• **抜粋本文**
▶

東日本大震災と並ぶ最大クラスの津波に備え、福島県は28日、沿岸10市町の津波浸水想定区域を避難対策を強化する津波災害警戒区域(イエローゾーン)に県内で初めて指定する。自治体などは津波が建物に衝突してせり上がる高さを含めた基準水位を新たに把握できる。より精度の高いハザードマップの策定につなげ、人命を守る。
警戒区域は2011(平成23)年に施行された「津波防災地域づくりに関する法律」に基づき、県が指定する。いわき、相馬、南相馬、広野、楢葉、富岡、大熊、双葉、浪江、新地の10市町の津波浸水想定区域が対象となり、想定面積は最大1万3885ヘクタールとなる見込み。
浸水想定区域の津波水位は、建物が立地していない前提で算出していた。指定に伴い、県は建物の立地を考慮して試算した津波高を、10メートル四方ごとに示す。このため従来よりも津波水位が上昇する可能性がある。
警戒区域内への指定に伴う、住宅などの開発行為や建築の制限は生じない。最大規模の津波襲来時に確保すべき建物の高さが明確になる。津波避難タワーや高台避難地といった避難施設を整備する際、国から最大2分の1の財政補助が受けられる。
県によると、指定を受けた自治体は警戒区域内の学校や医療機関、介護施設などを地域防災計画で避難促進施設に位置付ける。避難促進施設の管理者は、これまで努力規定だった避難計画の作成と避難訓練の実施が義務化される。

◀

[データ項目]
▶

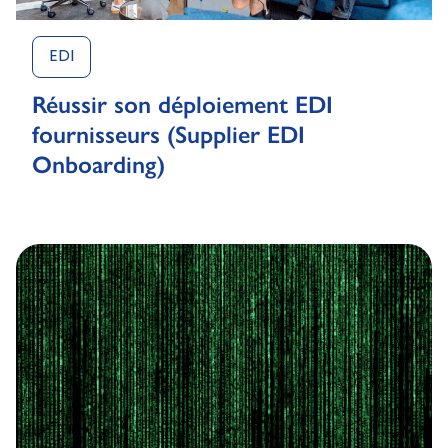
EDI
Réussir son déploiement EDI
fournisseurs (Supplier EDI
Onboarding)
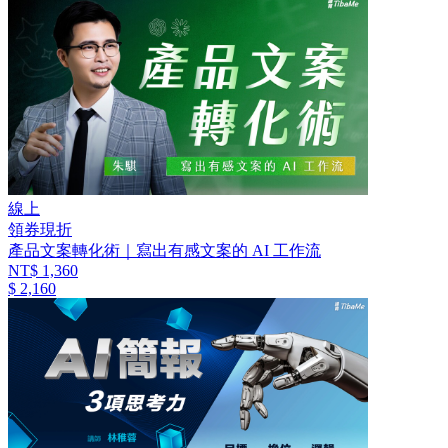
線上
領券現折
產品文案轉化術｜寫出有感文案的 AI 工作流
NT$ 1,360
$ 2,160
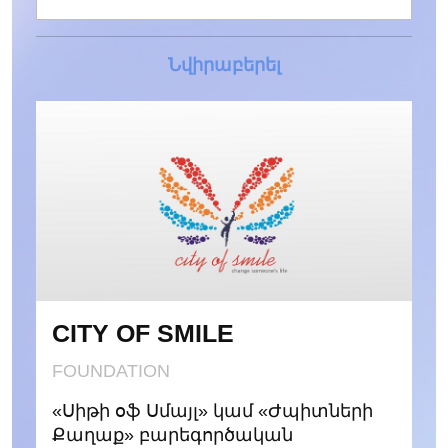
Նվիրաբերել
CITY OF SMILE
FOUNDATION
«Սիթի օֆ Սմայլ» կամ «Ժպիտների
Քաղաք» բարեգործական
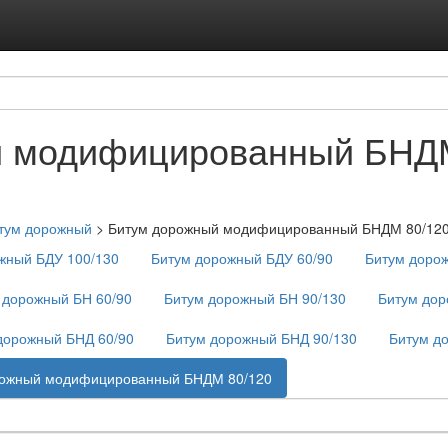
Подписка на ус
Реклама на с
й модифицированный БНД
тум дорожный
>
Битум дорожный модифицированный БНДМ 80/12
жный БДУ 100/130
Битум дорожный БДУ 60/90
Битум доро
 дорожный БН 60/90
Битум дорожный БН 90/130
Битум дор
дорожный БНД 60/90
Битум дорожный БНД 90/130
Битум д
рожный модифицированный БНДМ 80/120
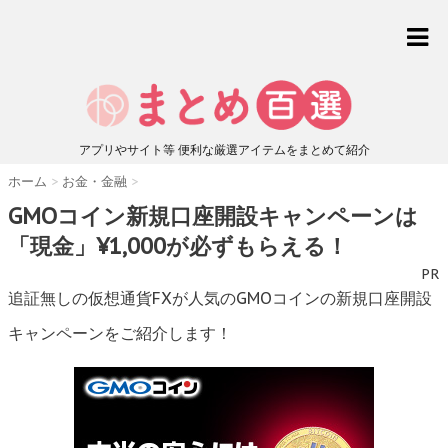
アプリやサイト等 便利な厳選アイテムをまとめて紹介
ホーム
>
お金・金融
>
GMOコイン新規口座開設キャンペーンは
「現金」¥1,000が必ずもらえる！
PR
追証無しの仮想通貨FXが人気のGMOコインの新規口座開設
キャンペーンをご紹介します！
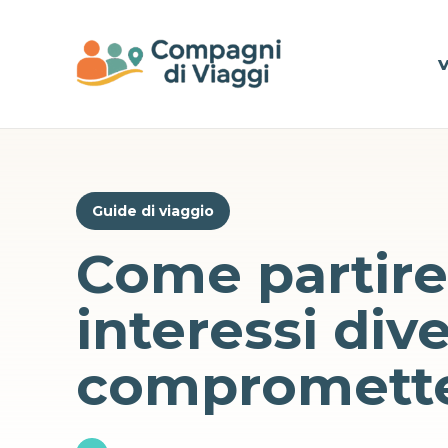
Vai al contenuto principale
V
Guide di viaggio
Come partire
interessi div
comprometter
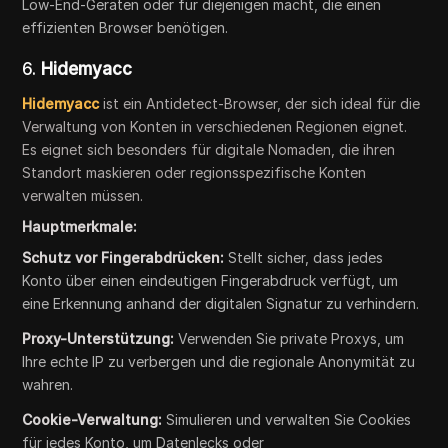
Low-End-Geräten oder für diejenigen macht, die einen
effizienten Browser benötigen.
6.
Hidemyacc
Hidemyacc
ist ein Antidetect-Browser, der sich ideal für die
Verwaltung von Konten in verschiedenen Regionen eignet.
Es eignet sich besonders für digitale Nomaden, die ihren
Standort maskieren oder regionsspezifische Konten
verwalten müssen.
Hauptmerkmale:
Schutz vor Fingerabdrücken:
Stellt sicher, dass jedes
Konto über einen eindeutigen Fingerabdruck verfügt, um
eine Erkennung anhand der digitalen Signatur zu verhindern.
Proxy-Unterstützung:
Verwenden Sie private Proxys, um
Ihre echte IP zu verbergen und die regionale Anonymität zu
wahren.
Cookie-Verwaltung:
Simulieren und verwalten Sie Cookies
für jedes Konto, um Datenlecks oder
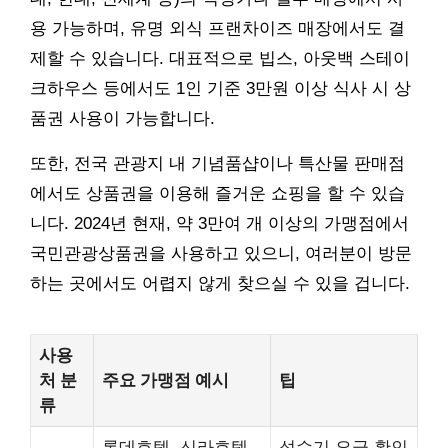
용 가능하며, 유명 외식 프랜차이즈 매장에서도 결
제할 수 있습니다. 대표적으로 빕스, 아웃백 스테이
크하우스 등에서도 1인 기준 3만원 이상 식사 시 상
품권 사용이 가능합니다.
또한, 전국 관광지 내 기념품샵이나 특산물 판매점
에서도 상품권을 이용해 즐거운 쇼핑을 할 수 있습
니다. 2024년 현재, 약 3만여 개 이상의 가맹점에서
국민관광상품권을 사용하고 있으니, 여러분이 방문
하는 곳에서도 어렵지 않게 찾으실 수 있을 겁니다.
사용
처 분
주요 가맹점 예시
팁
류
롯데호텔, 신라호텔,
성수기 요금 확인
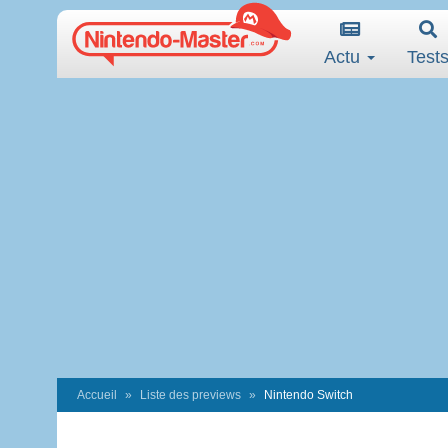
Actu
Test
Accueil
Liste des previews
Nintendo Switch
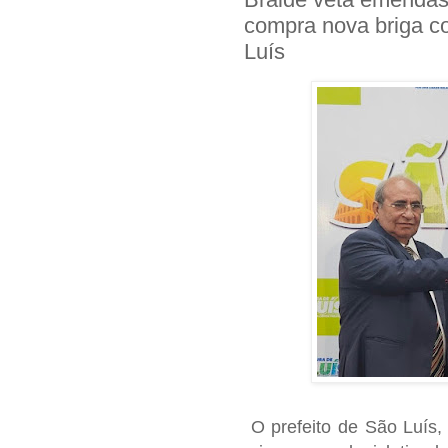
compra nova briga c
Luís
O
prefeito de São Luís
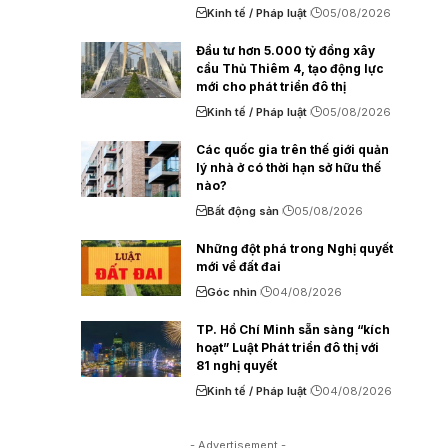
Kinh tế / Pháp luật
05/08/2026
Đầu tư hơn 5.000 tỷ đồng xây
cầu Thủ Thiêm 4, tạo động lực
mới cho phát triển đô thị
Kinh tế / Pháp luật
05/08/2026
Các quốc gia trên thế giới quản
lý nhà ở có thời hạn sở hữu thế
nào?
Bất động sản
05/08/2026
Những đột phá trong Nghị quyết
mới về đất đai
Góc nhìn
04/08/2026
TP. Hồ Chí Minh sẵn sàng “kích
hoạt” Luật Phát triển đô thị với
81 nghị quyết
Kinh tế / Pháp luật
04/08/2026
- Advertisement -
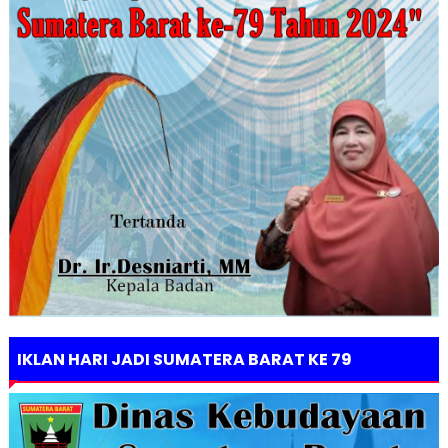
IKLAN HARI JADI SUMATERA BARAT KE 79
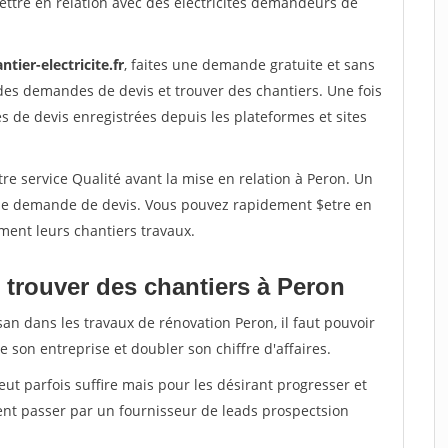
ttre en relation avec des electricites demandeurs de
ntier-electricite.fr
, faites une demande gratuite et sans
des demandes de devis et trouver des chantiers. Une fois
 de devis enregistrées depuis les plateformes et sites
re service Qualité avant la mise en relation à Peron. Un
'une demande de devis. Vous pouvez rapidement $etre en
ement leurs chantiers travaux.
 trouver des chantiers à Peron
san dans les travaux de rénovation Peron, il faut pouvoir
 son entreprise et doubler son chiffre d'affaires.
peut parfois suffire mais pour les désirant progresser et
ent passer par un fournisseur de leads prospectsion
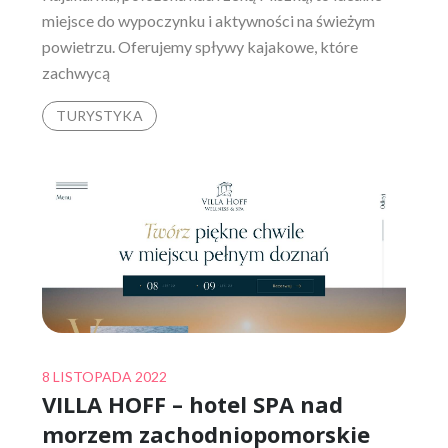
miejsce do wypoczynku i aktywności na świeżym
powietrzu. Oferujemy spływy kajakowe, które
zachwycą
TURYSTYKA
Posted
8 LISTOPADA 2022
VILLA HOFF – hotel SPA nad
on
morzem zachodniopomorskie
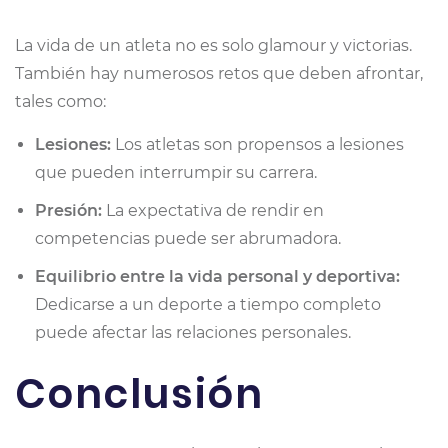
La vida de un atleta no es solo glamour y victorias.
También hay numerosos retos que deben afrontar,
tales como:
Lesiones:
Los atletas son propensos a lesiones
que pueden interrumpir su carrera.
Presión:
La expectativa de rendir en
competencias puede ser abrumadora.
Equilibrio entre la vida personal y deportiva:
Dedicarse a un deporte a tiempo completo
puede afectar las relaciones personales.
Conclusión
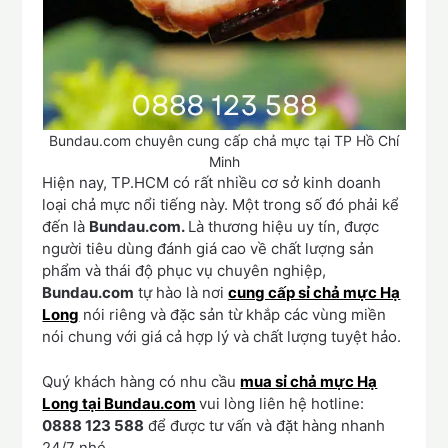
Bundau.com chuyên cung cấp chả mực tại TP Hồ Chí
Minh
Hiện nay, TP.HCM có rất nhiều cơ sở kinh doanh
loại chả mực nổi tiếng này. Một trong số đó phải kể
đến là
Bundau.com.
Là thương hiệu uy tín, được
người tiêu dùng đánh giá cao về chất lượng sản
phẩm và thái độ phục vụ chuyên nghiệp,
Bundau.com
tự hào là nơi
cung cấp sỉ chả mực Hạ
Long
nói riêng và đặc sản từ khắp các vùng miền
nói chung với giá cả hợp lý và chất lượng tuyệt hảo.
Quý khách hàng có nhu cầu
mua sỉ chả mực Hạ
Long tại
Bundau.com
vui lòng liên hệ hotline:
0888 123 588
để được tư vấn và đặt hàng nhanh
24/7 nhé.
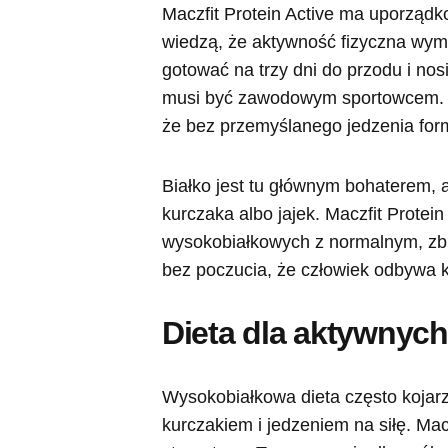
Maczfit Protein Active ma uporządko
wiedzą, że aktywność fizyczna wyma
gotować na trzy dni do przodu i nosi
musi być zawodowym sportowcem. Al
że bez przemyślanego jedzenia for
Białko jest tu głównym bohaterem, a
kurczaka albo jajek. Maczfit Protei
wysokobiałkowych z normalnym, zbi
bez poczucia, że człowiek odbywa k
Dieta dla aktywnych
Wysokobiałkowa dieta często kojarz
kurczakiem i jedzeniem na siłę. Macz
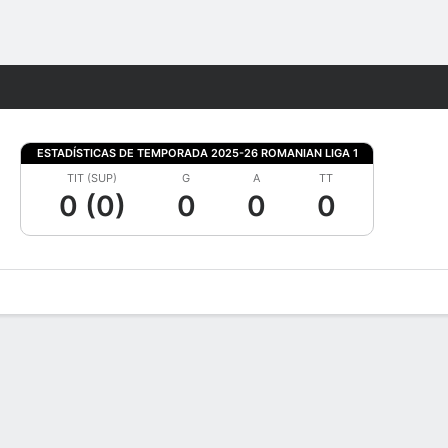
Watch
Juegos
ESTADÍSTICAS DE TEMPORADA 2025-26 ROMANIAN LIGA 1
TIT (SUP)
G
A
TT
0 (0)
0
0
0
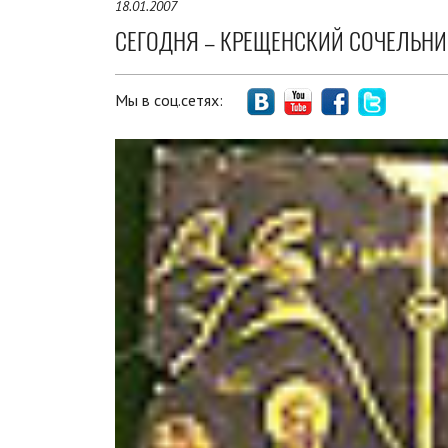
18.01.2007
СЕГОДНЯ – КРЕЩЕНСКИЙ СОЧЕЛЬНИ
Мы в соц.сетях:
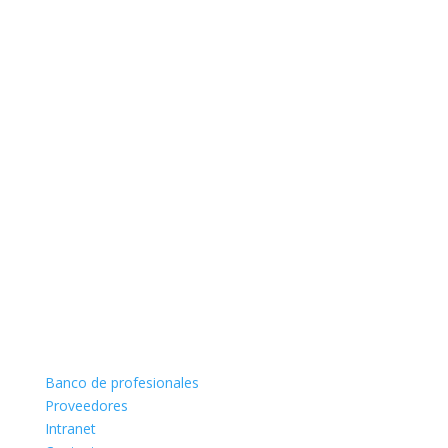
Banco de profesionales
Proveedores
Intranet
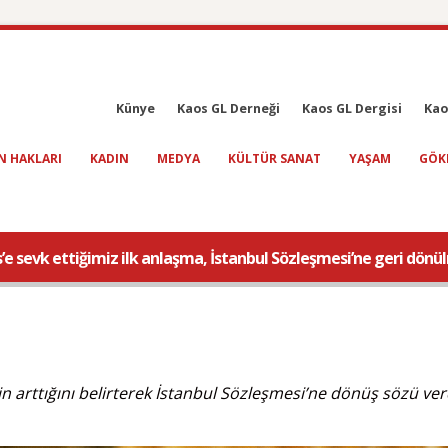
Künye
Kaos GL Derneği
Kaos GL Dergisi
Kao
N HAKLARI
KADIN
MEDYA
KÜLTÜR SANAT
YAŞAM
GÖK
’e sevk ettiğimiz ilk anlaşma, İstanbul Sözleşmesi’ne geri dön
in arttığını belirterek İstanbul Sözleşmesi’ne dönüş sözü ver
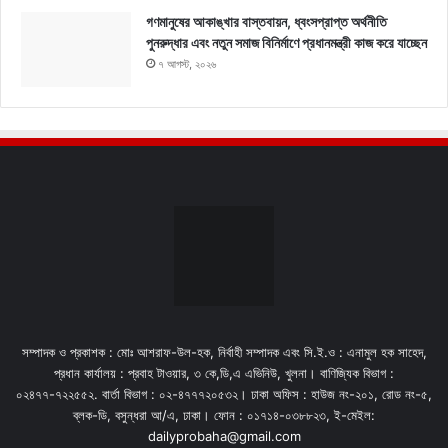
গণমানুষের আকাঙ্খার বাস্তবায়ন, ধ্বংসপ্রাপ্ত অর্থনীতি
পুনরুদ্ধার এবং নতুন সমাজ বিনির্মাণে প্রধানমন্ত্রী কাজ করে যাচ্ছেন
৭ আগস্ট, ২০২৬
সম্পাদক ও প্রকাশক : মোঃ আশরাফ-উল-হক, নির্বাহী সম্পাদক এবং সি.ই.ও : এনামুল হক সাহেদ,
প্রধান কার্যালয় : প্রবাহ টাওয়ার, ৩ কে,ডি,এ এভিনিউ, খুলনা। বাণিজ্যিক বিভাগ :
০২৪৭৭-৭২২৫৫২. বার্তা বিভাগ : ০২-৪৭৭৭২০৫৩২। ঢাকা অফিস : হাউজ নং-২০১, রোড নং-৫,
ব্লক-ডি, বসুন্ধরা আ/এ, ঢাকা। ফোন : ০১৭১৪-০৩৮৮২৩, ই-মেইল:
dailyprobaha@gmail.com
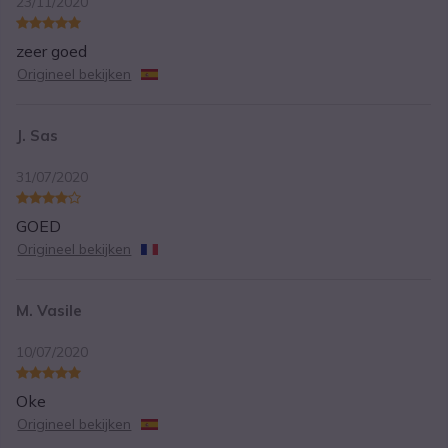
23/11/2020
zeer goed
Origineel bekijken
J. Sas
31/07/2020
GOED
Origineel bekijken
M. Vasile
10/07/2020
Oke
Origineel bekijken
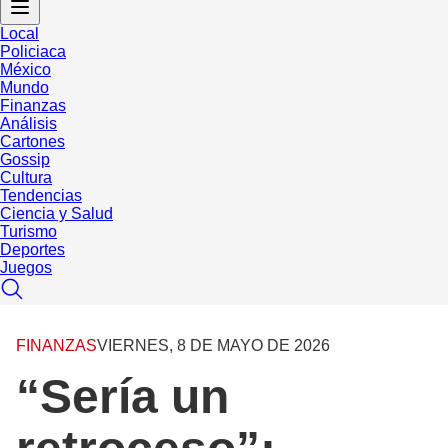
Local
Policiaca
México
Mundo
Finanzas
Análisis
Cartones
Gossip
Cultura
Tendencias
Ciencia y Salud
Turismo
Deportes
Juegos
FINANZAS
VIERNES, 8 DE MAYO DE 2026
“Sería un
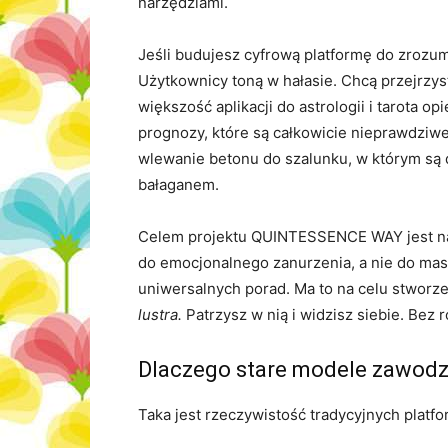
narzędziami.
Jeśli budujesz cyfrową platformę do zrozu
Użytkownicy toną w hałasie. Chcą przejrzys
większość aplikacji do astrologii i tarota 
prognozy, które są całkowicie nieprawdziwe. 
wlewanie betonu do szalunku, w którym są d
bałaganem.
Celem projektu QUINTESSENCE WAY jest nap
do emocjonalnego zanurzenia, a nie do mas
uniwersalnych porad. Ma to na celu stwor
lustra.
Patrzysz w nią i widzisz siebie. Bez r
Dlaczego stare modele zawod
Taka jest rzeczywistość tradycyjnych platfo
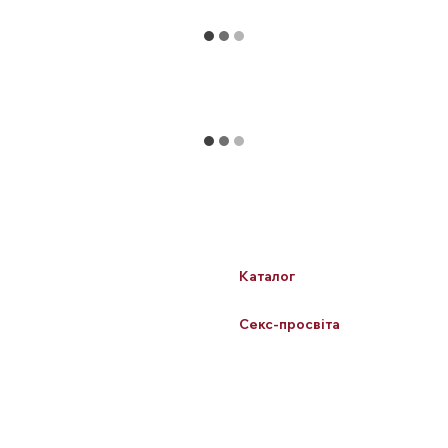
Каталог
Клієнтам
БЕСТСЕЛЕРИ
Вхід до кабінету
Для неї
Каталог
Для нього
Про нас
Для пар
Секс-просвіта
Здоровʼя
Блог
Лубриканти
YouTube
Прелюдія
Конфіденційність
Білизна та аксесуари
Бренди
БДСМ
Контакти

◀

• **課題について**
上の抜粋本文のうち、「警戒区域は2011(平成23」から「の1の財政補助が受けられる。」までの部分を、両端の語句も含めて一字一句違えずに書き写してください。

• **解答欄**
警戒区域は2011(平成23)年に施行された「津波防災地域づくりに関する法律」に基づき、県が指定する。いわき、相馬、南相馬、広野、楢葉、富岡、大熊、双葉、浪江、新地の10市町の津波浸水想定区域が対象となり、想定面積は最大1万3885ヘクタールとなる見込み。
浸水想定区域の津波水位は、建物が立地していない前提で算出していた。指定に伴い、県は建物の立地を考慮して試算した津波高を、10メートル四方ごとに示す。このため従来よりも津波水位が上昇する可能性がある。
警戒区域内への指定に伴う、住宅などの開発行為や建築の制限は生じない。最大規模の津波襲来時に確保すべき建物の高さが明確になる。津波避難タワーや高台避難地といった避難施設を整備する際、国から最大2分の1の財政補助が受けられる。